- WORK TO COMPLETE
From the first line to the last, reproduce the records below exactly, omitting any picture.
◇ ◇ ◇
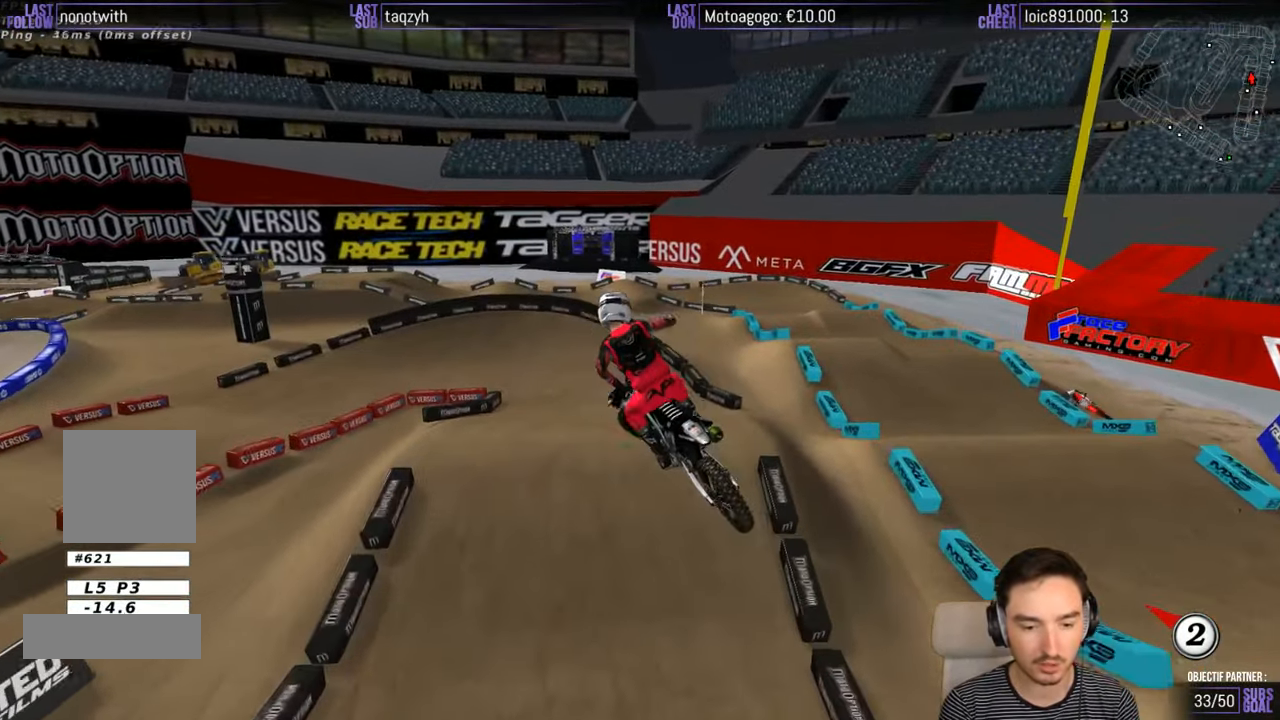
{"buttons": ["A"], "left_stick": "center", "right_stick": "center", "events": [[83, "left_stick", "left"], [100, "R2", "down"], [250, "R2", "up"], [300, "left_stick", "center"], [483, "A", "down"]]}
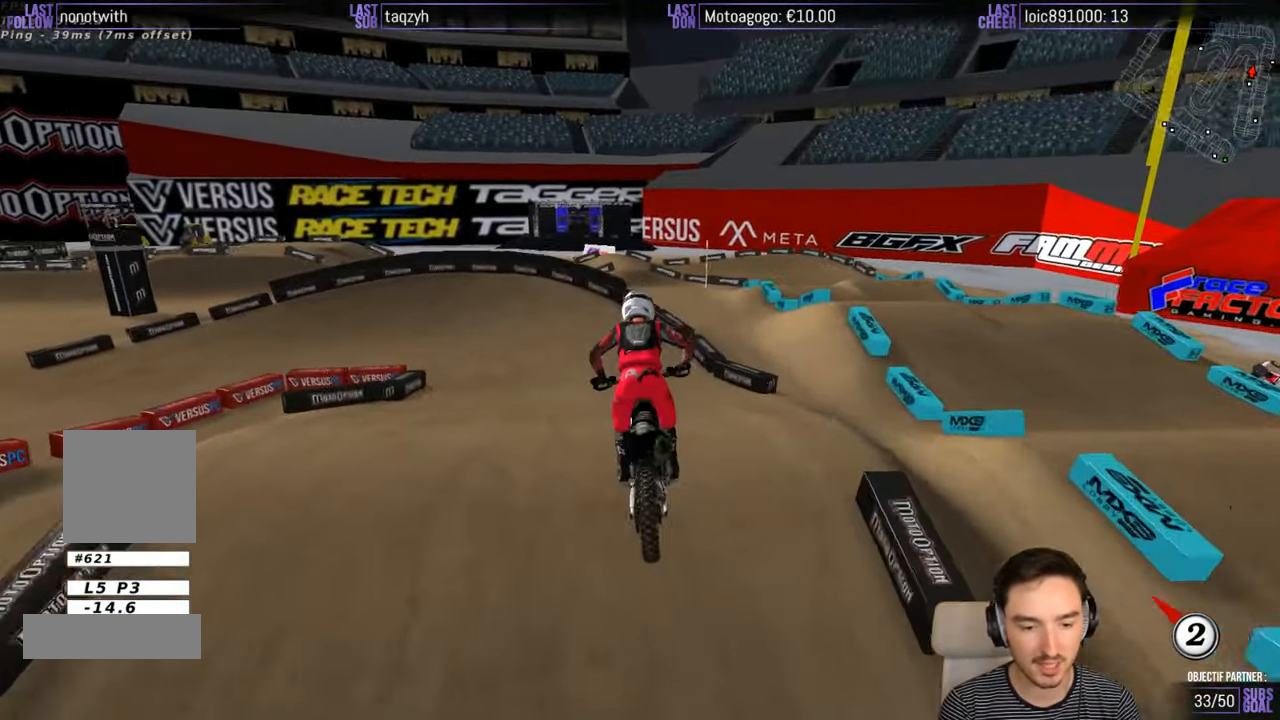
{"buttons": [], "left_stick": "down-left", "right_stick": "center", "events": [[100, "A", "up"], [150, "A", "down"], [200, "left_stick", "down-left"], [250, "A", "up"]]}
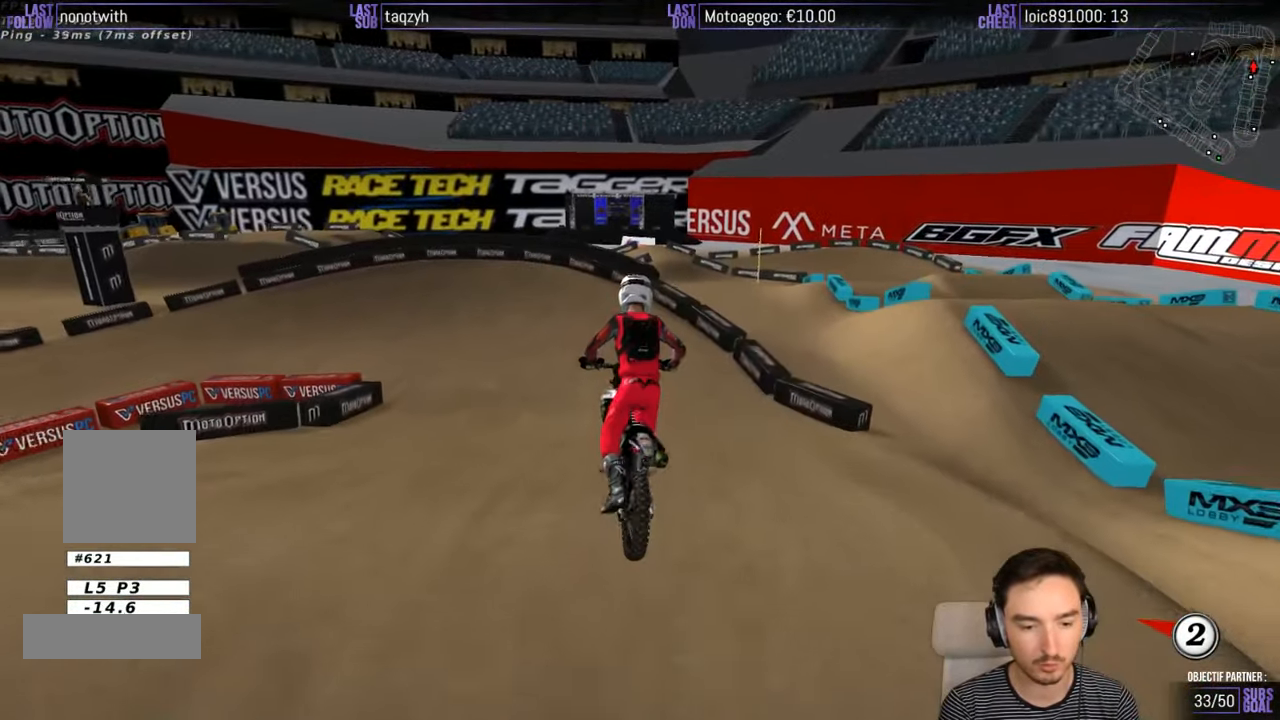
{"buttons": [], "left_stick": "down-left", "right_stick": "center", "events": [[50, "left_stick", "down"], [150, "X", "down"], [200, "left_stick", "down-left"], [266, "X", "up"], [416, "X", "down"], [466, "X", "up"]]}
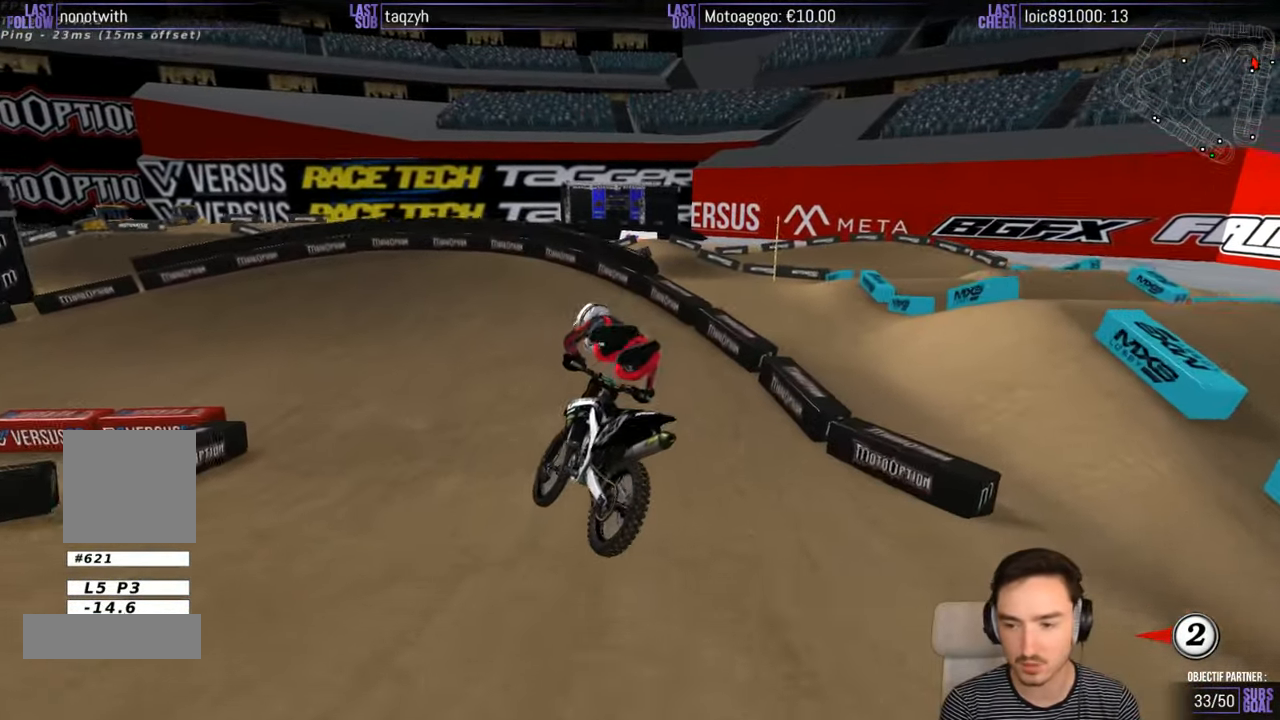
{"buttons": ["X", "Y", "L2"], "left_stick": "down-left", "right_stick": "center", "events": [[50, "X", "down"], [216, "X", "up"], [266, "L2", "down"], [417, "Y", "down"], [467, "X", "down"]]}
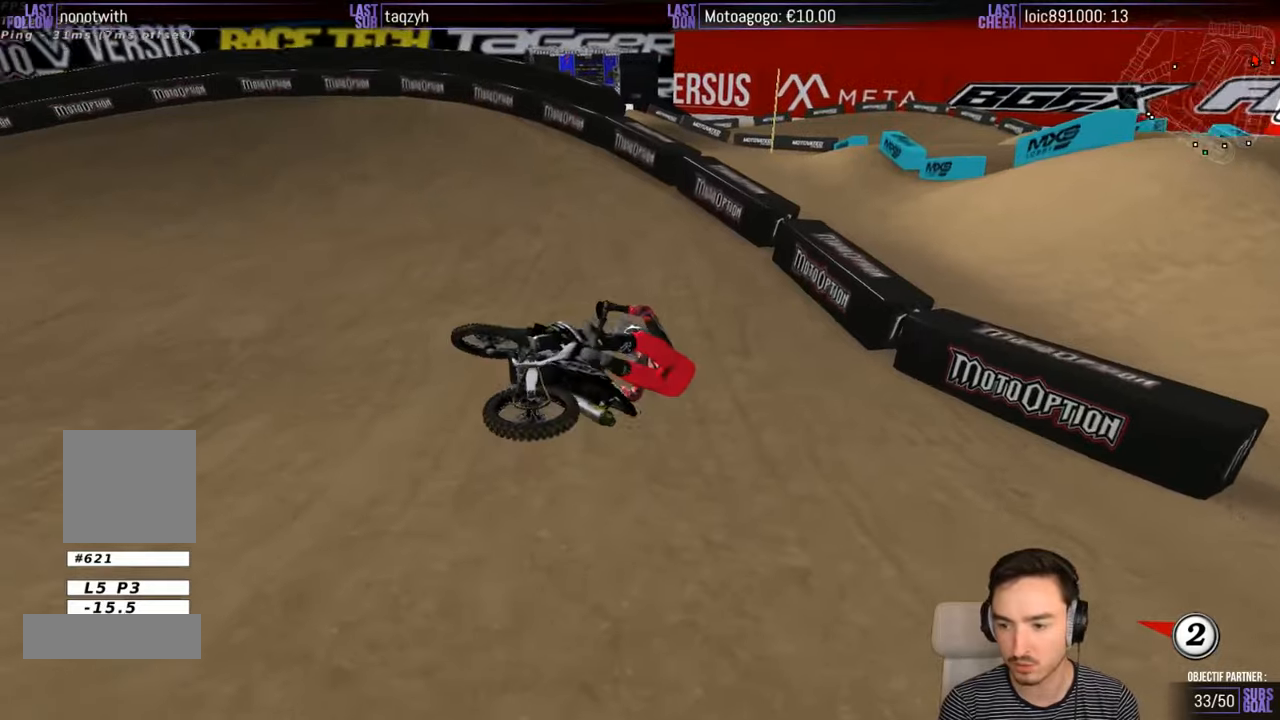
{"buttons": [], "left_stick": "center", "right_stick": "center", "events": [[67, "X", "up"], [167, "Y", "up"], [267, "L2", "up"], [317, "left_stick", "center"]]}
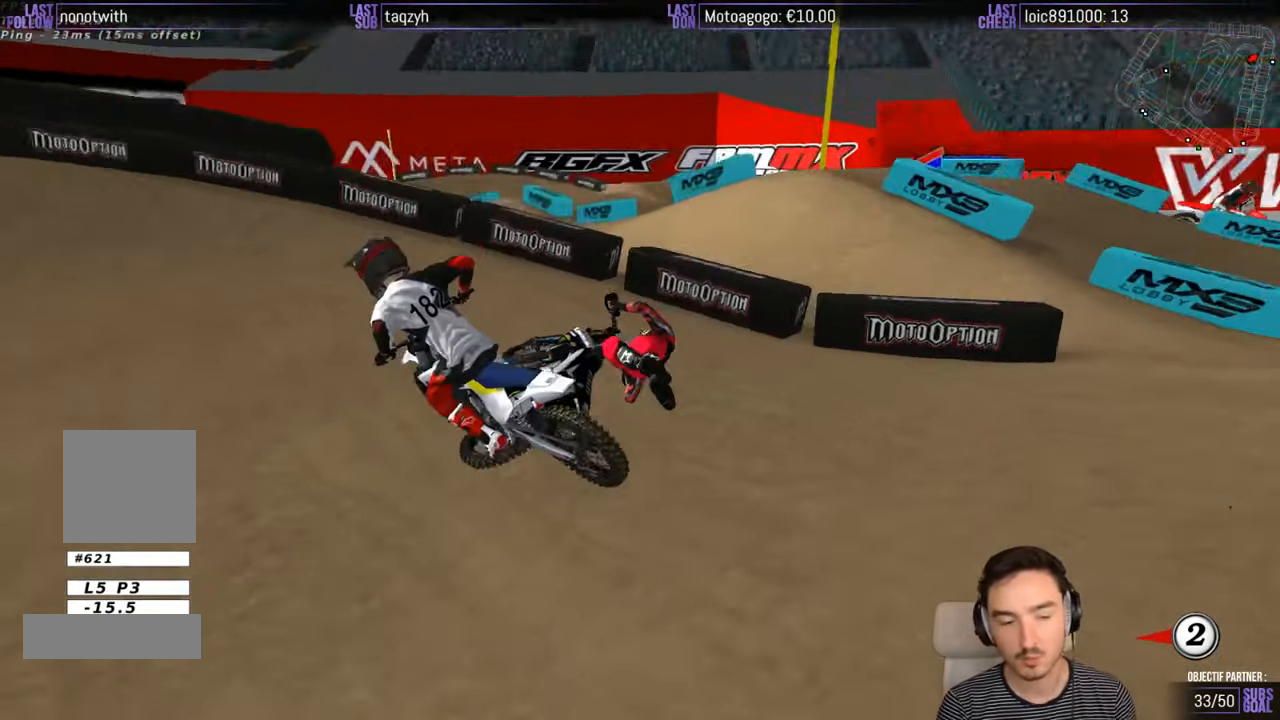
{"buttons": [], "left_stick": "center", "right_stick": "center", "events": []}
◇ ◇ ◇
- RESPONSE FOR THIS EXERCISE
{"buttons": ["A"], "left_stick": "center", "right_stick": "center", "events": [[83, "left_stick", "left"], [100, "R2", "down"], [250, "R2", "up"], [300, "left_stick", "center"], [483, "A", "down"]]}
{"buttons": [], "left_stick": "down-left", "right_stick": "center", "events": [[100, "A", "up"], [150, "A", "down"], [200, "left_stick", "down-left"], [250, "A", "up"]]}
{"buttons": [], "left_stick": "down-left", "right_stick": "center", "events": [[50, "left_stick", "down"], [150, "X", "down"], [200, "left_stick", "down-left"], [266, "X", "up"], [416, "X", "down"], [466, "X", "up"]]}
{"buttons": ["X", "Y", "L2"], "left_stick": "down-left", "right_stick": "center", "events": [[50, "X", "down"], [216, "X", "up"], [266, "L2", "down"], [417, "Y", "down"], [467, "X", "down"]]}
{"buttons": [], "left_stick": "center", "right_stick": "center", "events": [[67, "X", "up"], [167, "Y", "up"], [267, "L2", "up"], [317, "left_stick", "center"]]}
{"buttons": [], "left_stick": "center", "right_stick": "center", "events": []}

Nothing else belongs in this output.